Desde el sector productivo reconocieron que el encuentro sirvió para abrir formalmente una instancia de diálogo, aunque remarcaron que no hubo definiciones. Pablo Ginestet, coordinador de la comisión de Agricultura de Confederaciones Rurales Argentinas (CRA), sostuvo que no se presentó ninguna propuesta oficial del Gobierno y que tampoco se conoció formalmente la iniciativa que impulsa la industria semillera.
“No avanzamos en nada concreto, pero sí se dio inicio a la discusión”, resumió. Según explicó, las partes acordaron volver a reunirse para analizar propuestas concretas y acercar posiciones sobre los puntos que aún generan diferencias.
Esperan que en los próximos encuentros se exponga el cómo y cuándo se debe pagar la propiedad intelectual. Aunque, de acuerdo con una alta fuente, se remarcó que la propiedad intelectual debe ser respetada y pagada. “Todos coincidieron que hay que buscar consensos donde los distintos sectores se sientan cómodos, pero siempre priorizando el incremento de la producción y el beneficio del país", puntualizaron.
Entre esos temas de búsqueda de consenso aparecen el alcance del uso propio de semillas, el límite de hectáreas alcanzadas por el sistema y el tiempo durante el cual debería reconocerse económicamente la propiedad intelectual de una variedad. Mientras la propuesta presentada por las entidades rurales contempla un período de tres años para la protección, sectores vinculados a la industria consideraron que la protección debería extenderse durante toda la vigencia del derecho de propiedad intelectual.
Pese a esas diferencias, Ginestet destacó que existe acuerdo sobre una cuestión de fondo. “Estamos de acuerdo en que hay que reconocer la propiedad intelectual. Lo que queda por discutir es cómo, cuánto y durante cuánto tiempo”, coincidió.
Por su parte, ASA expuso durante la reunión datos vinculados con la innovación tecnológica, el desarrollo de variedades y el impacto de la biotecnología en la producción agrícola. Su director ejecutivo, Alfredo Paseyro, afirmó que la entidad considera que el esquema actual “no sirve” y ratificó que la adhesión de la Argentina al Acta 1991 de la Unión Internacional para la Protección de las Obtenciones Vegetales (UPOV 91) constituye el marco adecuado para avanzar en una modernización del sistema.
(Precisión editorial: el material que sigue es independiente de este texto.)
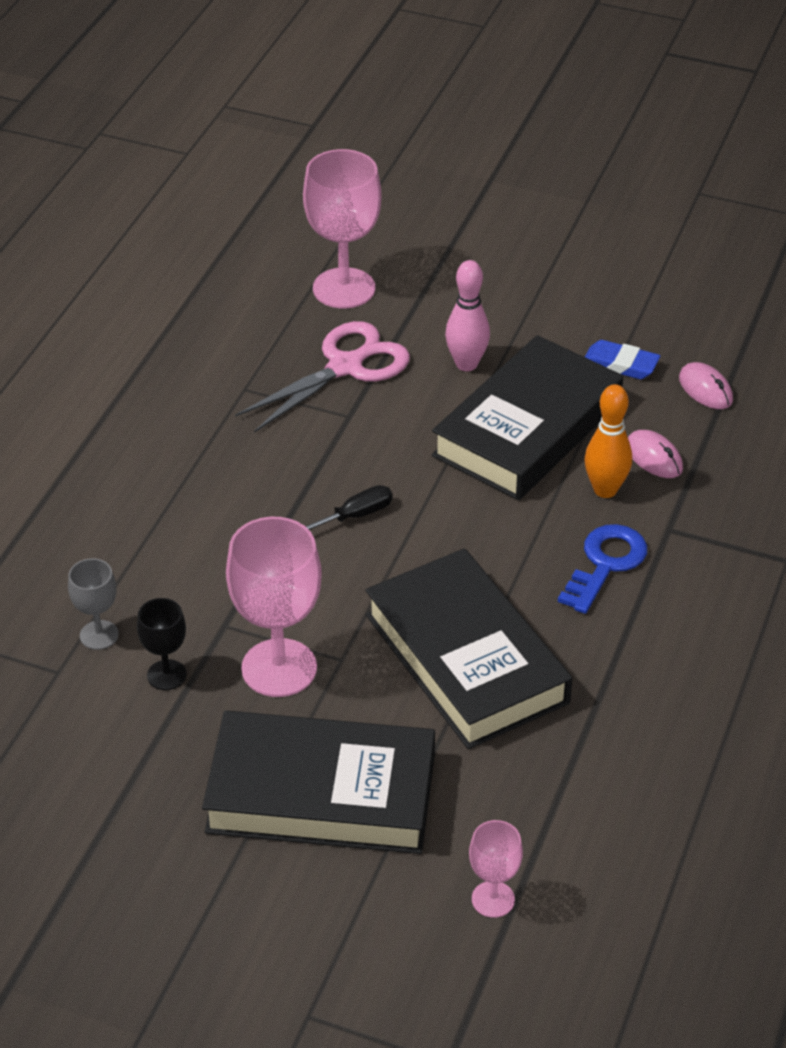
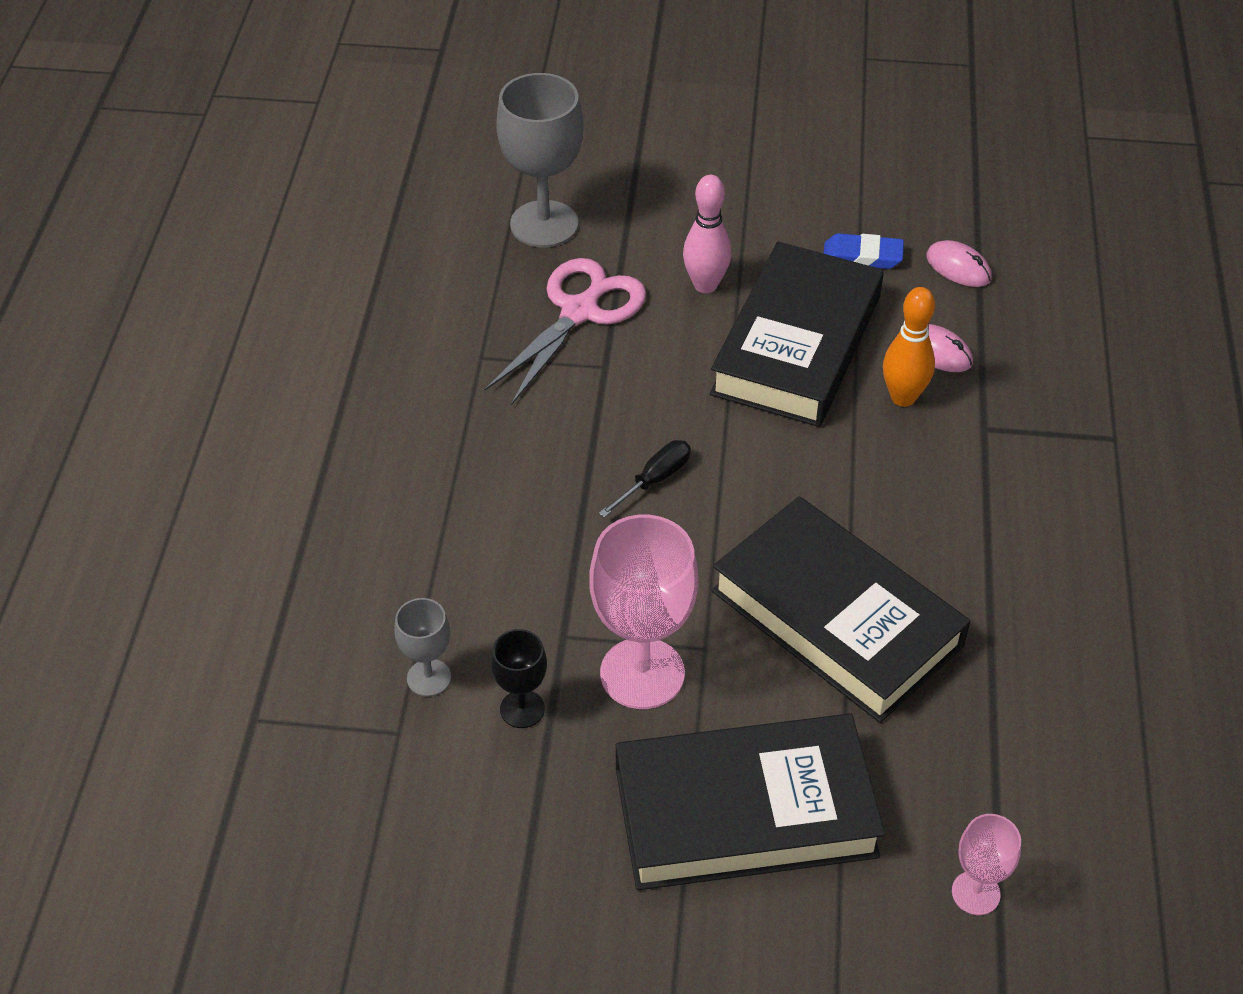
camera: 15 degrees left, 5 degrees up
pink goblet [303,149,382,309] -> grey goblet [496,73,583,247]
blue key [558,524,647,614] -> none

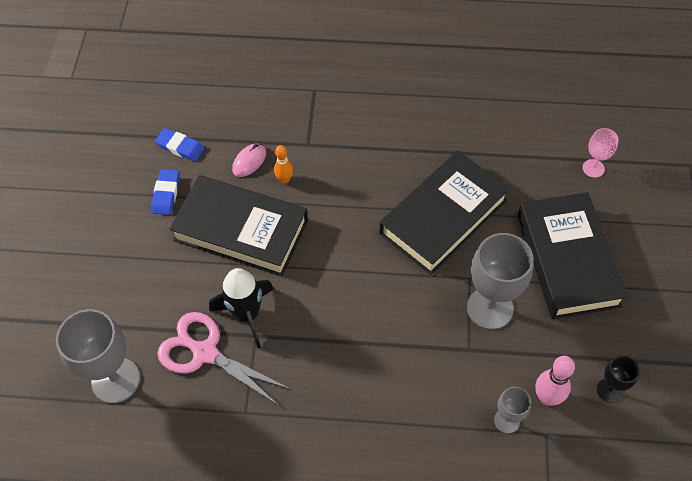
camera: 90 degrees left, 10 degrees up
black goblet [491,629,547,728] -> black goblet moved to [597,355,640,403]
pink goblet [589,515,699,709] -> grey goblet [467,233,534,330]
black screwdriver [599,440,691,518] -> none
pink bowling pin [683,175,731,293] -> pink bowling pin moved to [535,356,575,406]
orange bowling pin [883,287,935,407] -> orange bowling pin [274,145,293,184], size x0.67
pink mouse [926,240,992,287] -> blue eraser [155,128,205,162]
none -> black rocket [209,268,274,349]

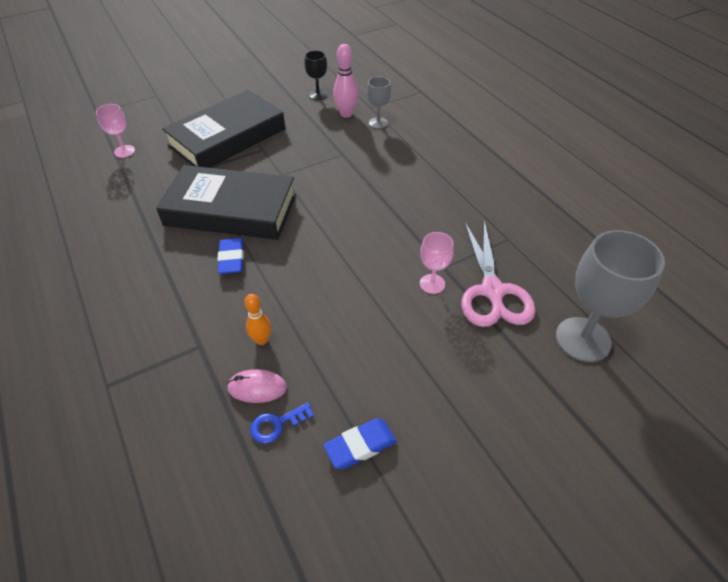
camera: 125 degrees left, 10 degrees down
blue eraser [155,128,205,162] -> blue eraser moved to [217,238,244,274]
black book [169,175,308,277] -> none
black rocket [209,268,274,349] -> pink goblet [420,232,454,294]
grey goblet [467,233,534,330] -> none
none -> blue key [250,402,314,444]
Según explicó, ASA también presentó una propuesta propia alineada con el tratado internacional, aunque aclaró que durante la reunión no se discutieron artículos específicos ni se analizaron los distintos proyectos punto por punto. “Todavía hay que sentarse a definir qué se va a discutir y cómo se va a construir el acuerdo”, indicó.
Uno de los datos que reveló el encuentro es que todavía no existe un borrador oficial de proyecto de ley elaborado por el Gobierno, al menos del que tengan conocimiento. De acuerdo con los participantes, la intención oficial es que los distintos sectores intenten acercar posiciones antes de avanzar con una iniciativa legislativa.
Incluso, durante la reunión se planteó que, si no hubiera consensos, podrían ser los propios legisladores quienes impulsen proyectos por separado en el Congreso. Esta, consideraron algunos de los consultados, no sería la mejor opción si se trabaja de forma conjunta desde este momento.
La discusión sobre una nueva ley de semillas cobró impulso en los últimos meses tras el compromiso asumido por la Argentina con Estados Unidos para avanzar hacia la adhesión a la UPOV-91, según el marco del acuerdo firmado con ese país. En paralelo, en los últimos días, el Gobierno estableció un nuevo protocolo de control de identidad varietal y protección de la propiedad intelectual en semillas, una medida que abrió un debate adicional dentro de la cadena agroindustrial y productores.
Todos los actores de la cadena coincidieron en que la discusión recién comenzó. El desafío será encontrar un punto de equilibrio entre el derecho de los obtentores a cobrar por sus desarrollos y las condiciones que reclaman los productores para acceder a esas tecnologías, explicaron.